### PROVIDED MATERIAL
☆ ☆ ☆
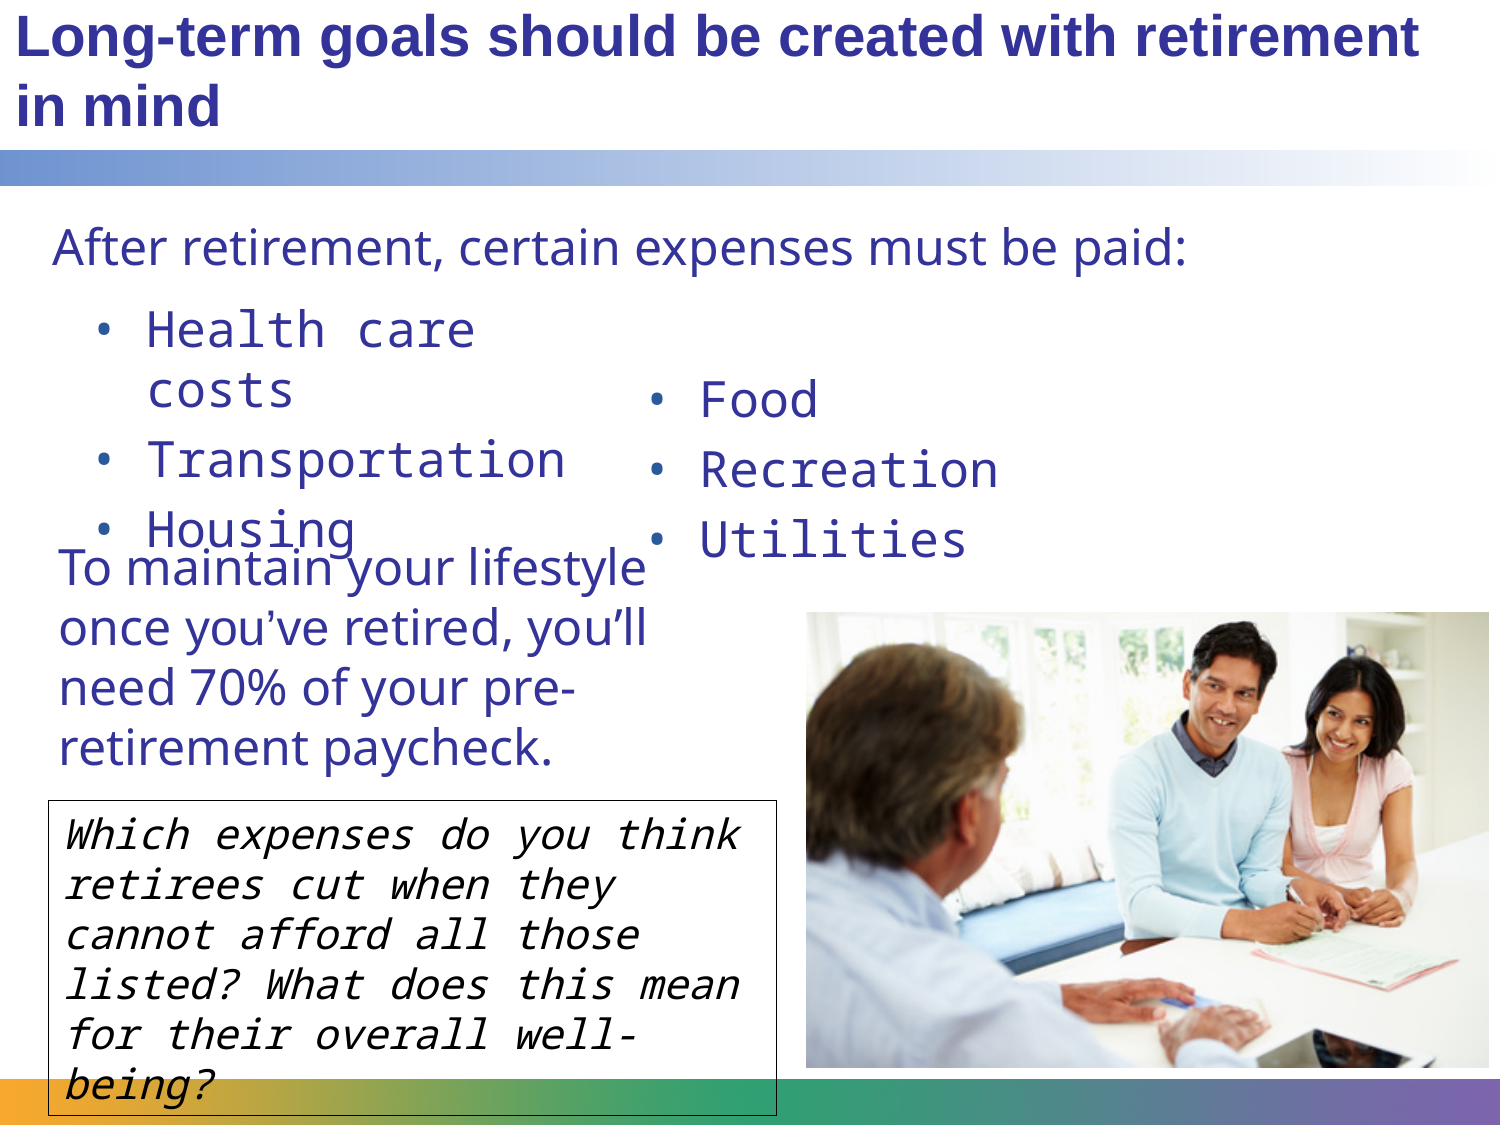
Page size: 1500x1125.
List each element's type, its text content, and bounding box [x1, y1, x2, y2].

picture [0, 1079, 1500, 1125]
text_box Which expenses do you think retirees cut when they cannot afford all those listed? What does this mean for their overall well-being? [48, 800, 777, 1116]
text_box Health care costs Transportation Housing Food Recreation Utilities [75, 290, 1150, 529]
text_box After retirement, certain expenses must be paid: [37, 207, 1400, 283]
text_box To maintain your lifestyle once you’ve retired, you’ll need 70% of your pre-retirement paycheck. [43, 528, 750, 784]
picture [805, 612, 1489, 1068]
title Long-term goals should be created with retirement in mind [0, 10, 1500, 126]
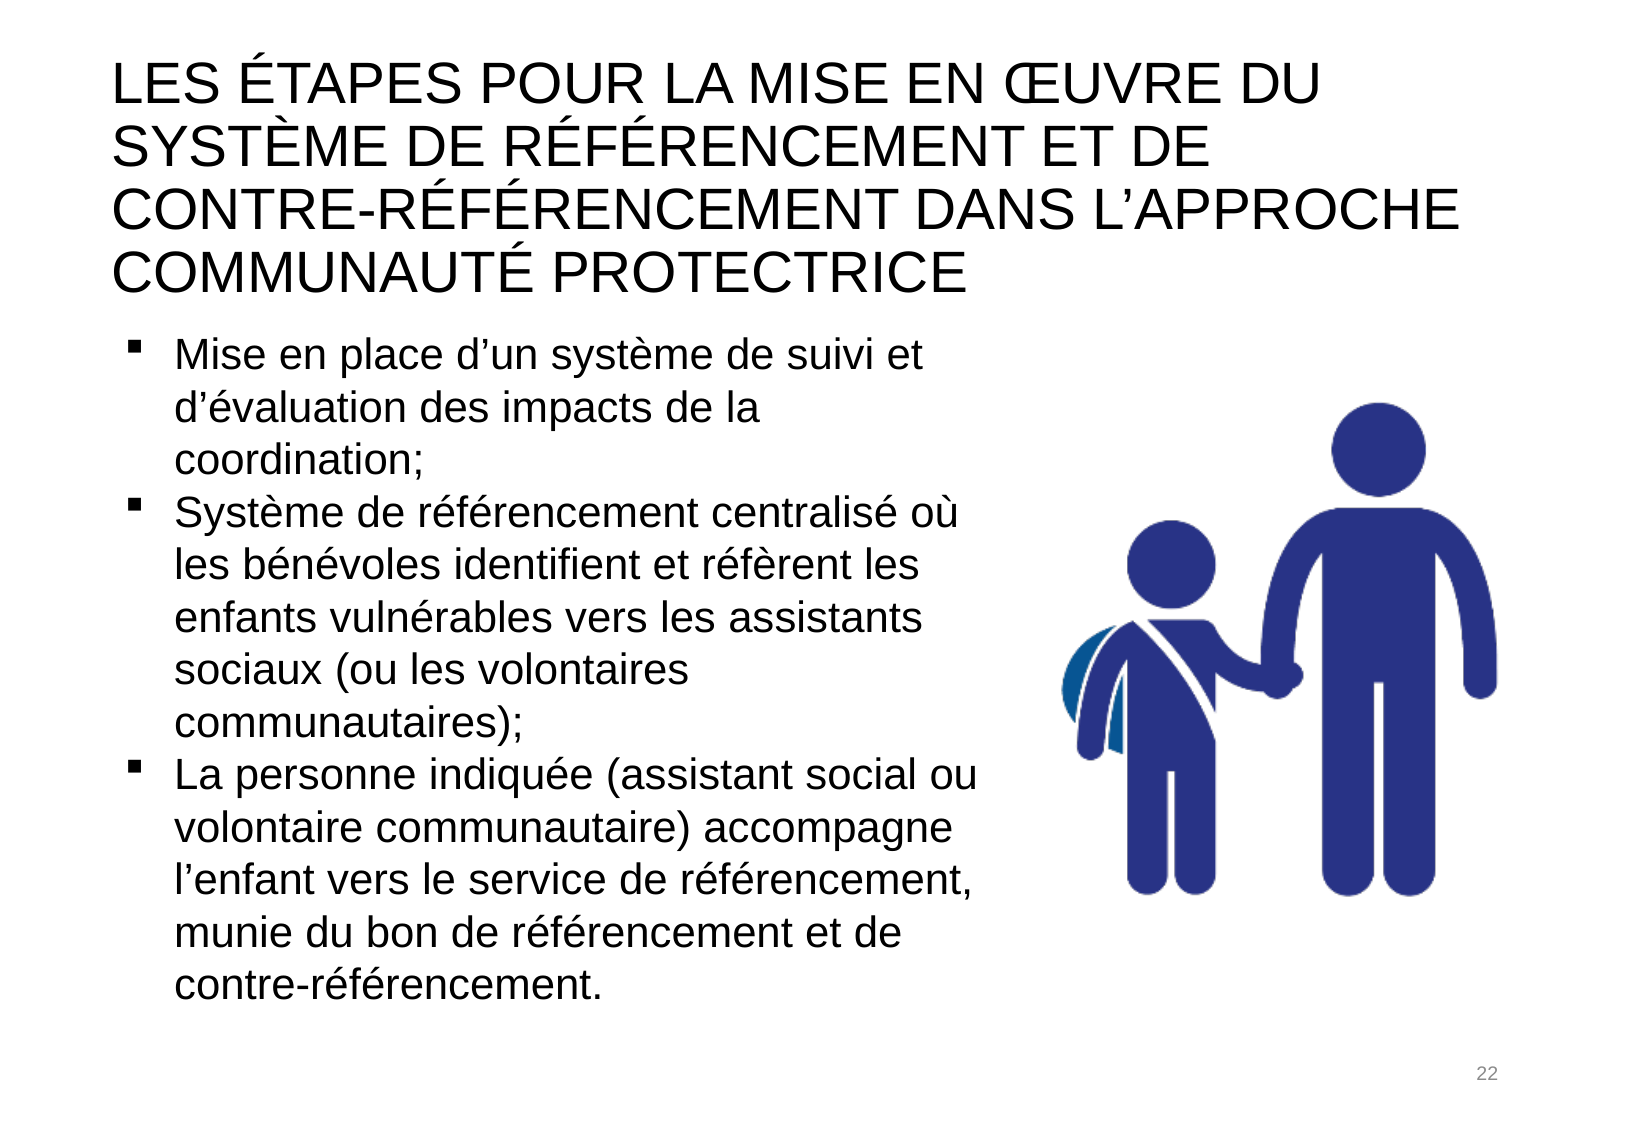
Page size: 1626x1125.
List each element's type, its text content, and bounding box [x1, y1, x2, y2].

title Les étapes pour la mise en œuvre du système de référencement et de contre-référencement dans l’approche Communauté protectrice [111, 59, 1514, 313]
list Mise en place d’un système de suivi et d’évaluation des impacts de la coordination; Système de référencement centralisé où les bénévoles identifient et réfèrent les enfants vulnérables vers les assistants sociaux (ou les volontaires communautaires); La personne indiquée (assistant social ou volontaire communautaire) accompagne l’enfant vers le service de référencement, munie du bon de référencement et de contre-référencement. [111, 326, 991, 1014]
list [1024, 386, 1514, 925]
slide_number 22 [1147, 1042, 1514, 1103]
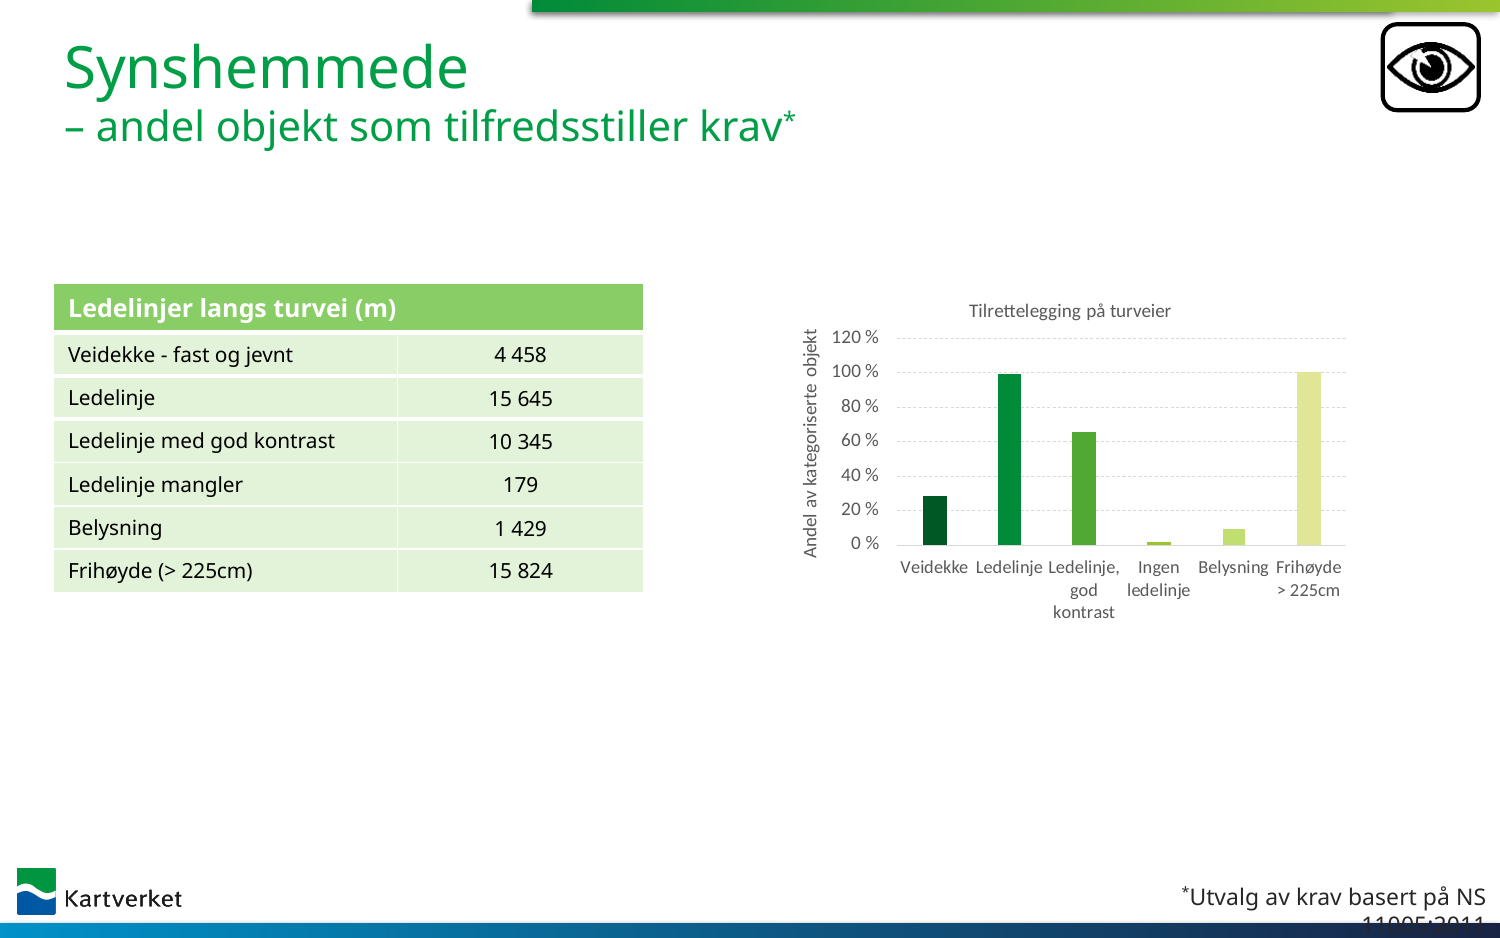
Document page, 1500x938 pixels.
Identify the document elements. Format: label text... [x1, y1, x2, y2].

table_cell 15 824 [398, 550, 643, 592]
table_cell 10 345 [398, 421, 643, 462]
table_cell Ledelinje med god kontrast [54, 421, 397, 462]
table_header Ledelinjer langs turvei (m) [54, 284, 643, 330]
table_cell 15 645 [398, 378, 643, 417]
table_cell Veidekke - fast og jevnt [54, 335, 397, 374]
table_cell 4 458 [398, 335, 643, 374]
table_cell 179 [398, 463, 643, 505]
picture [791, 291, 1349, 630]
table_cell Belysning [54, 507, 397, 548]
table_cell Ledelinje mangler [54, 463, 397, 505]
table_cell 1 429 [398, 507, 643, 548]
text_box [1382, 24, 1480, 111]
text_box Synshemmede – andel objekt som tilfredsstiller krav* [49, 24, 1431, 158]
table_cell Ledelinje [54, 378, 397, 417]
table_cell Frihøyde (> 225cm) [54, 550, 397, 592]
text_box *Utvalg av krav basert på NS 11005:2011 [1068, 873, 1500, 938]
☆ ☆ ☆
Your answer should be the number of lines in the records that contain the word "size", with nothing added.

### WRITTEN ANSWER
2